Spiral Scratch is a BBC Books original novel written by Gary Russell and based on the long-running British science fiction television series Doctor Who. It features the Sixth Doctor and Mel. The debut adventure of the Seventh Doctor, Time and the Rani, begins with the Doctor regenerating with little explanation given; Russell's novel attempts to provide a "final story" for the Sixth Doctor and effectively serves as a prequel to Time and the Rani.

==Continuity==
- The end of the novel suggests another explanation for the Doctor's regeneration into his seventh incarnation rather than the crash landing seen at the start of Time and the Rani, with the Doctor being forced to sacrifice much of his energy to stop a pan-dimensional being from destroying creation, thus leaving him in a weakened condition prior to the Rani's attack; rather than injuries sustained by the Rani's attack causing the regeneration, he was already dying and the Rani's attack simply finished the job. There is also a reference to the Sixth Doctor meeting a future version of himself in the TARDIS, although which incarnation is not specified.

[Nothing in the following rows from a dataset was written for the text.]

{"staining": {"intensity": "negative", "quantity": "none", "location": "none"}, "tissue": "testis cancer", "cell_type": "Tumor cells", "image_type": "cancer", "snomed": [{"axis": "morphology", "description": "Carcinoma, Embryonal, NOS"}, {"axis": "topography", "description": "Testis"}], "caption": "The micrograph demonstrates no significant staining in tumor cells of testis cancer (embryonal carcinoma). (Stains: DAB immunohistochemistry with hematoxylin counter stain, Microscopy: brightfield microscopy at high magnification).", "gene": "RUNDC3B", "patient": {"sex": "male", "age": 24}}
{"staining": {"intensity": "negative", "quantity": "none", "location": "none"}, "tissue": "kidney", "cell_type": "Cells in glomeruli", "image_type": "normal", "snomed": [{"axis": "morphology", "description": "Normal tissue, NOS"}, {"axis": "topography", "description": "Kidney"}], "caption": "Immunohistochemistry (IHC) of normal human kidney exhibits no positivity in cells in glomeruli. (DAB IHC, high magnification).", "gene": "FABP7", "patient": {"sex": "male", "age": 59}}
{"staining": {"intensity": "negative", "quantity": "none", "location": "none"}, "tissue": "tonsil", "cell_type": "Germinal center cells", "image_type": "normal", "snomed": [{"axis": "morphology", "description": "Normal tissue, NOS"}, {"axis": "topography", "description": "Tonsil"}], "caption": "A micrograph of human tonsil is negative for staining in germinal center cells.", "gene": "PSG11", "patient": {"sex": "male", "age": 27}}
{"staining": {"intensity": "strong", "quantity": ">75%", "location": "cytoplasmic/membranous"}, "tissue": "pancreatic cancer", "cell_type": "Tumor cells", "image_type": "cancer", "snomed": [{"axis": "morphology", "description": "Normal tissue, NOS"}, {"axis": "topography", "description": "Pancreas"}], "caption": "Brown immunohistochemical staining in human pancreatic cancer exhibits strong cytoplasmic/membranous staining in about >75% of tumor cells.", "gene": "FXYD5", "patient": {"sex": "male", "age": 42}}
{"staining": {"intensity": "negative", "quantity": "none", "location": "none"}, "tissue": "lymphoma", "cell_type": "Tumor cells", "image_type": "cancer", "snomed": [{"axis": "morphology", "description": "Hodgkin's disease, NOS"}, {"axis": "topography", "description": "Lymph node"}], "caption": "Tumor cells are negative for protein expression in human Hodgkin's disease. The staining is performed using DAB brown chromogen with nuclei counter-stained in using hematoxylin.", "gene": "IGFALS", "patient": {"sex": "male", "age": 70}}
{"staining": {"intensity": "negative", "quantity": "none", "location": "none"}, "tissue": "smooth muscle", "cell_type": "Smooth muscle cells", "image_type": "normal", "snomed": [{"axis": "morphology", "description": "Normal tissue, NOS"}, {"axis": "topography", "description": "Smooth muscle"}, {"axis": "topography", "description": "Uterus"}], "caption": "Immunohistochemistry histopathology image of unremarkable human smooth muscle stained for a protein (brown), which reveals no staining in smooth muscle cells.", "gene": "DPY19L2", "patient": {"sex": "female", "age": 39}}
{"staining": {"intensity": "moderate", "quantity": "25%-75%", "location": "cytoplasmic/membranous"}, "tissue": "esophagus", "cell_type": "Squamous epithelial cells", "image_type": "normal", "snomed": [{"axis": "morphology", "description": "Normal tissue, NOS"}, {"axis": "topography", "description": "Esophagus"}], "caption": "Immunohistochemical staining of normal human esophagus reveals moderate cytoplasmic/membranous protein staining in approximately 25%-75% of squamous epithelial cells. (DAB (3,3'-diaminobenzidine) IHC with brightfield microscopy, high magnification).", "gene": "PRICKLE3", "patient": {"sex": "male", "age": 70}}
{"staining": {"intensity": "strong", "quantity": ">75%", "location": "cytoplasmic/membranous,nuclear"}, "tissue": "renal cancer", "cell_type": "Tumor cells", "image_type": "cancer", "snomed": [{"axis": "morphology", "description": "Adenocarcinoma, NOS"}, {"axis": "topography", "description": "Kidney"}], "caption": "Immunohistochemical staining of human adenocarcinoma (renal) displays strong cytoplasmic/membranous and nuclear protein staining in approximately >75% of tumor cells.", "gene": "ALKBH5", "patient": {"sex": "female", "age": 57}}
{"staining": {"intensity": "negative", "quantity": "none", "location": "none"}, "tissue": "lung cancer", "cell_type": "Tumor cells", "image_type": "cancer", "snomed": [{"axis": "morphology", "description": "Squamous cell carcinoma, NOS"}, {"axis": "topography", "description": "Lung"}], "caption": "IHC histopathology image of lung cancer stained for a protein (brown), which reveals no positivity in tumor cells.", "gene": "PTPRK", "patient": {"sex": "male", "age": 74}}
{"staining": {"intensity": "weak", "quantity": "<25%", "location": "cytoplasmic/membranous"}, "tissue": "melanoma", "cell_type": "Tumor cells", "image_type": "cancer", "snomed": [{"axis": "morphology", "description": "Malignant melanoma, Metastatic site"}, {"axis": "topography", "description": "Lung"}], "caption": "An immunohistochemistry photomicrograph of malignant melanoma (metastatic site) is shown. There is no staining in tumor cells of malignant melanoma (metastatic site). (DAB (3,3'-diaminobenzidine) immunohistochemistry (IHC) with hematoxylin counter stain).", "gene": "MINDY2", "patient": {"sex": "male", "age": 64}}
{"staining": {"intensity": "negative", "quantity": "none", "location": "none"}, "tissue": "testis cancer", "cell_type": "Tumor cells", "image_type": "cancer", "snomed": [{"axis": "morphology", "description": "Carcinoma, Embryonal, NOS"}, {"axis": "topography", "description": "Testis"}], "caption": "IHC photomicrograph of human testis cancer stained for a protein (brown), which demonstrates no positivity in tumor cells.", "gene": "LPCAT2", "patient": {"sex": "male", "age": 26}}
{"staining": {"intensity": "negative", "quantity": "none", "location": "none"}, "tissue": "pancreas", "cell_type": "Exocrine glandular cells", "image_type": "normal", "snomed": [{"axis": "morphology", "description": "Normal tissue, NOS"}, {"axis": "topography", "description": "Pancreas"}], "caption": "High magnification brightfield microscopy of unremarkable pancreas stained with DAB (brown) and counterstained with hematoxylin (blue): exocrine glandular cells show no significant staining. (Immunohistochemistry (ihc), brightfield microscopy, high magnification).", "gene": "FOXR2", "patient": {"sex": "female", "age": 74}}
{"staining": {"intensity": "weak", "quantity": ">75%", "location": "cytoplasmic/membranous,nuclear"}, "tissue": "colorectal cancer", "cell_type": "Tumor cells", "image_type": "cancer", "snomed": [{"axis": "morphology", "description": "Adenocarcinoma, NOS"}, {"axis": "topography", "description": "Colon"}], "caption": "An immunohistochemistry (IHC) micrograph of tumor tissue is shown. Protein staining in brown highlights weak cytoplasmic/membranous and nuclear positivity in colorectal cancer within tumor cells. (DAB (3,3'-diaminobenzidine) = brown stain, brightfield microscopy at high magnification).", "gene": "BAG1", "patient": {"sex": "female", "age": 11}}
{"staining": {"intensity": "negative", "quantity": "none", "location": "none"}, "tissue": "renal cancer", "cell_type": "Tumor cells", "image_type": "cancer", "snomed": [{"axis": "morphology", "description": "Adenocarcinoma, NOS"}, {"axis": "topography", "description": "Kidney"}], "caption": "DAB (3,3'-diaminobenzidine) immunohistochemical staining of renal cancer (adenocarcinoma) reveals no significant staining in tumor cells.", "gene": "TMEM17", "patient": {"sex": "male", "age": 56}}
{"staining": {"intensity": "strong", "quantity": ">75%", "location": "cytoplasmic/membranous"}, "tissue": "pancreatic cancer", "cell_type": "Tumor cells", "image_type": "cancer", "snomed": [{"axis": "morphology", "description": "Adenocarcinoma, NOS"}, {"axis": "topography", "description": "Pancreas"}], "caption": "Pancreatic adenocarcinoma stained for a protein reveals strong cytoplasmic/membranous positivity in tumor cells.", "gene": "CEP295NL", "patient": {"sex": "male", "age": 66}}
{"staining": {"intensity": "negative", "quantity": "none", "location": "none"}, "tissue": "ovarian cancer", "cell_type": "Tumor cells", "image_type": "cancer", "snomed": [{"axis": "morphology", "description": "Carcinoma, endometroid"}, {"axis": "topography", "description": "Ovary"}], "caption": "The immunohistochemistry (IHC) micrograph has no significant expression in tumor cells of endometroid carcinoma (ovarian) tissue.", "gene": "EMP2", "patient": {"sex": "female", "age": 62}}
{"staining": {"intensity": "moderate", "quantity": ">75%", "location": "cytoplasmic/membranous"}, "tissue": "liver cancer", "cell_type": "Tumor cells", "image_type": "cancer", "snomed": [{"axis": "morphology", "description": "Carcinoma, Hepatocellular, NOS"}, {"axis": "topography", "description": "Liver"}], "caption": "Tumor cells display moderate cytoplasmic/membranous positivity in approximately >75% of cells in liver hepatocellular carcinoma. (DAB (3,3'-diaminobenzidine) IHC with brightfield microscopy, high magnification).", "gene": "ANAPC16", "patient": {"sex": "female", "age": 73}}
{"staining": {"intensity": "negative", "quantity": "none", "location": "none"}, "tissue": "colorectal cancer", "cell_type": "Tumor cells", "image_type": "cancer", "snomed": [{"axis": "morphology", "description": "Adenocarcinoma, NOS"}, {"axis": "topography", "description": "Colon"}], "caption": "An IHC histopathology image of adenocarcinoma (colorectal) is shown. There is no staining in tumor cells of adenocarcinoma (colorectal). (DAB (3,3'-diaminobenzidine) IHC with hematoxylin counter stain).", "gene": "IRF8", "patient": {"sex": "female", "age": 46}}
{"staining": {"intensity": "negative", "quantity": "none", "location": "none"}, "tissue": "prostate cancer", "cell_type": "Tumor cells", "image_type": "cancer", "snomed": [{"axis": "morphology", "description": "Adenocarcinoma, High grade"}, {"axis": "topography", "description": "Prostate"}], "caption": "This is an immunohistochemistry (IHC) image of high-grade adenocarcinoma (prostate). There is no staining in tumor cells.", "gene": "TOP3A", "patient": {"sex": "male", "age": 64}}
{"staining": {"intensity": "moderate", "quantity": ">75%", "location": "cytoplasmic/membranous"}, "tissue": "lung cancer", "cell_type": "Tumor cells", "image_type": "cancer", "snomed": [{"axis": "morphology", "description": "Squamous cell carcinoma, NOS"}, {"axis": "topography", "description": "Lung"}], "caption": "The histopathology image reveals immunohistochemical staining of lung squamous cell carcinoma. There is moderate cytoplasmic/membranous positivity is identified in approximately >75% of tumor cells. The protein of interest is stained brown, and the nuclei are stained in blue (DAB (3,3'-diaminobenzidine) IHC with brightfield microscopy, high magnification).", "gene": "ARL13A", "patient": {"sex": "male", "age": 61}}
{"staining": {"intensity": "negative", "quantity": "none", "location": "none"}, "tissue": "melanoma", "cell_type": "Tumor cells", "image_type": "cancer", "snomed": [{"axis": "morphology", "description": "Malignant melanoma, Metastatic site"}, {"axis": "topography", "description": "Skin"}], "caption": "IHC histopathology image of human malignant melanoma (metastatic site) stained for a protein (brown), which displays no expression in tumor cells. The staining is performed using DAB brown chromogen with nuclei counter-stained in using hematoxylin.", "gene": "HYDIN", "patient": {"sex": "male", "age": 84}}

Russell also includes further suggestions that the BBC books range and the Big Finish Productions audio range take place in parallel universes, and even has brief appearances from Peri, Evelyn Smythe, the Cyber-enhanced Evelyn from Real Time and Frobisher, as well as an alternate version of Mel who is a half-Silurian hybrid.
- The unofficial novel Time's Champion, written by Chris McKeon based on notes by the late Craig Hinton, implies that the Doctor's endeavour there is a new timeline created by the Sixth Doctor in his first act as "Time's Champion" as he attempts to save Mel from the clutches of Death, who would become a frequent nemesis to the Seventh Doctor in the Virgin New Adventures novels.

==Notes==
- The novel was originally titled Future Nostalgia.
- The title of the book is taken from the record of the same name by Buzzcocks.
- On the cover, the Doctor is wearing his blue cravat, but at the time of his regeneration he wore a red cravat.